**WHAT YOU HAVE TO DO**
Below are records; work out how many of their lines contain the word "JSON" and reply with the number only.

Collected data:

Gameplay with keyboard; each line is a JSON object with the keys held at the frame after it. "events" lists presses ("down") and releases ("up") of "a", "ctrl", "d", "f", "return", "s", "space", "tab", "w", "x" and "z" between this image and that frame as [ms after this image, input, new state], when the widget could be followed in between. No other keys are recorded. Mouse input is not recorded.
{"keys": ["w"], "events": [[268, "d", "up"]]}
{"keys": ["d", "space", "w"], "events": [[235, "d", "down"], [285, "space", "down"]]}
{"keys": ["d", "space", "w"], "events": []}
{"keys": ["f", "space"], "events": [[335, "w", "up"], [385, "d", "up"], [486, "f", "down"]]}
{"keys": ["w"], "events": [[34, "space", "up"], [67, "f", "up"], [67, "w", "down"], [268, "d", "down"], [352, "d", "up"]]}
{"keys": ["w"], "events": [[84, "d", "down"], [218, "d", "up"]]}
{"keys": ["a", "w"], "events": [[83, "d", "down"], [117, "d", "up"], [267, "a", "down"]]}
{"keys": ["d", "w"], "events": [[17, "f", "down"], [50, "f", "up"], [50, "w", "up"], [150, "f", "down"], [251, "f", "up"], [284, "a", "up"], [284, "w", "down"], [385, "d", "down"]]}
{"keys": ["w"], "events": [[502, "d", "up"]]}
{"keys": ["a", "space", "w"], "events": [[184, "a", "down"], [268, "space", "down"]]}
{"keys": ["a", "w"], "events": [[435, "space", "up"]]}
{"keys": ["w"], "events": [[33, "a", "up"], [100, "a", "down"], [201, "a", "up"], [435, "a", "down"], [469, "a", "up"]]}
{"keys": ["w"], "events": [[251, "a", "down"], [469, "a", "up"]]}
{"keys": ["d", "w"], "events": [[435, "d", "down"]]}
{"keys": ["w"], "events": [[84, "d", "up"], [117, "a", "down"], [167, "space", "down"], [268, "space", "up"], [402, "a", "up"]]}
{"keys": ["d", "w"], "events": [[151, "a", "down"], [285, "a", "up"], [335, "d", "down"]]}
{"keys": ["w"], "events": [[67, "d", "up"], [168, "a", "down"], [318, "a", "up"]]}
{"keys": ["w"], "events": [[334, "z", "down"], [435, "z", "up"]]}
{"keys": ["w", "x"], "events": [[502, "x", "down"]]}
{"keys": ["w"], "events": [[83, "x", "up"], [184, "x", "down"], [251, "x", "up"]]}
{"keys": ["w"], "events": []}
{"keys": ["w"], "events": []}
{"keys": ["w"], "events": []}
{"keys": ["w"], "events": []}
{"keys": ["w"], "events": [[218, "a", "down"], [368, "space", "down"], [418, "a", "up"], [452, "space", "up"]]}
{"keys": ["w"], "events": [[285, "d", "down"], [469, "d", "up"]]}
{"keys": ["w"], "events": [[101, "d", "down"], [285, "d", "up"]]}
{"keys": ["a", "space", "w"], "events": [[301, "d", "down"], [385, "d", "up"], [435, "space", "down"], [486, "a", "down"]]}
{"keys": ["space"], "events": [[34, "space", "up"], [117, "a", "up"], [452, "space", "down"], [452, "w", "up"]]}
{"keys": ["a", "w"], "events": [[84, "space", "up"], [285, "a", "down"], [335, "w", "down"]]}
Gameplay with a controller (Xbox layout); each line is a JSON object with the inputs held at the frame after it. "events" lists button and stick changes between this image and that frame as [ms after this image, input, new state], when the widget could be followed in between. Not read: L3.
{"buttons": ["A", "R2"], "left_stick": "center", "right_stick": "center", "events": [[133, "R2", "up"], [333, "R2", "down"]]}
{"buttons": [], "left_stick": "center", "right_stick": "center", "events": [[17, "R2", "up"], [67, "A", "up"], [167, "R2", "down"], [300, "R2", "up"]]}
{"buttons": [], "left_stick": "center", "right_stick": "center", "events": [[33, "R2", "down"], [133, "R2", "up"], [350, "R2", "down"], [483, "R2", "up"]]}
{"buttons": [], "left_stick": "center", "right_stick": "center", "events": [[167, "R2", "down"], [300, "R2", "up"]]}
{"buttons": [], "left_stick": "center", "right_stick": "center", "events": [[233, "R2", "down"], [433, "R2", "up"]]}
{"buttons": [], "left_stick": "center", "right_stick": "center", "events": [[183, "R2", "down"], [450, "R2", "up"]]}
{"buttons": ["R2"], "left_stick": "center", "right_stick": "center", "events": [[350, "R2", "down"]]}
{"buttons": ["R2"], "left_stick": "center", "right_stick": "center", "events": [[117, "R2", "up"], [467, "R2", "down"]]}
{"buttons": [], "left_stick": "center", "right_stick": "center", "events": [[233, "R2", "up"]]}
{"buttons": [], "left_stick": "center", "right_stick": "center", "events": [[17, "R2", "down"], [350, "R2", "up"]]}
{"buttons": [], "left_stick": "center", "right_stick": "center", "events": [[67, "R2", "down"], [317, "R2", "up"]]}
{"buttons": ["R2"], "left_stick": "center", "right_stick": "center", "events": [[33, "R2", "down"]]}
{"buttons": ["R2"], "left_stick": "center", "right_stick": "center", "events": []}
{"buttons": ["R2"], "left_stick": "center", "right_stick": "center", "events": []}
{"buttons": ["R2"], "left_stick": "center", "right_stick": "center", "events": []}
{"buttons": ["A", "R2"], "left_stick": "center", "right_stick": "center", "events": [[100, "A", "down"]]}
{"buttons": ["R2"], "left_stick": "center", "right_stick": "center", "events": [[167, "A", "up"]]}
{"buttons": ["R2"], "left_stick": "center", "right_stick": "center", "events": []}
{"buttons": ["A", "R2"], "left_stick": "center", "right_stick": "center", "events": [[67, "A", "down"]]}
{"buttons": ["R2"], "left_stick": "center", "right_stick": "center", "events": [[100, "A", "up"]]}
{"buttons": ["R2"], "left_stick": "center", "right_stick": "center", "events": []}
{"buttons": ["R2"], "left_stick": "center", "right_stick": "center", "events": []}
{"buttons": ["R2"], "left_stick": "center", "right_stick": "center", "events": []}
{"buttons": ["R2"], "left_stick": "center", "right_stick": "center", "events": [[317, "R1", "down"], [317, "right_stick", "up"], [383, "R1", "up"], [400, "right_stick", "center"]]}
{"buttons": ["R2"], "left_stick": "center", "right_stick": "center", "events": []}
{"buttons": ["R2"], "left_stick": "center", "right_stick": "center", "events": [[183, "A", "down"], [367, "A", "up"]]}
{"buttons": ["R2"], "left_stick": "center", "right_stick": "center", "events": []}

**TASK RESULT**
2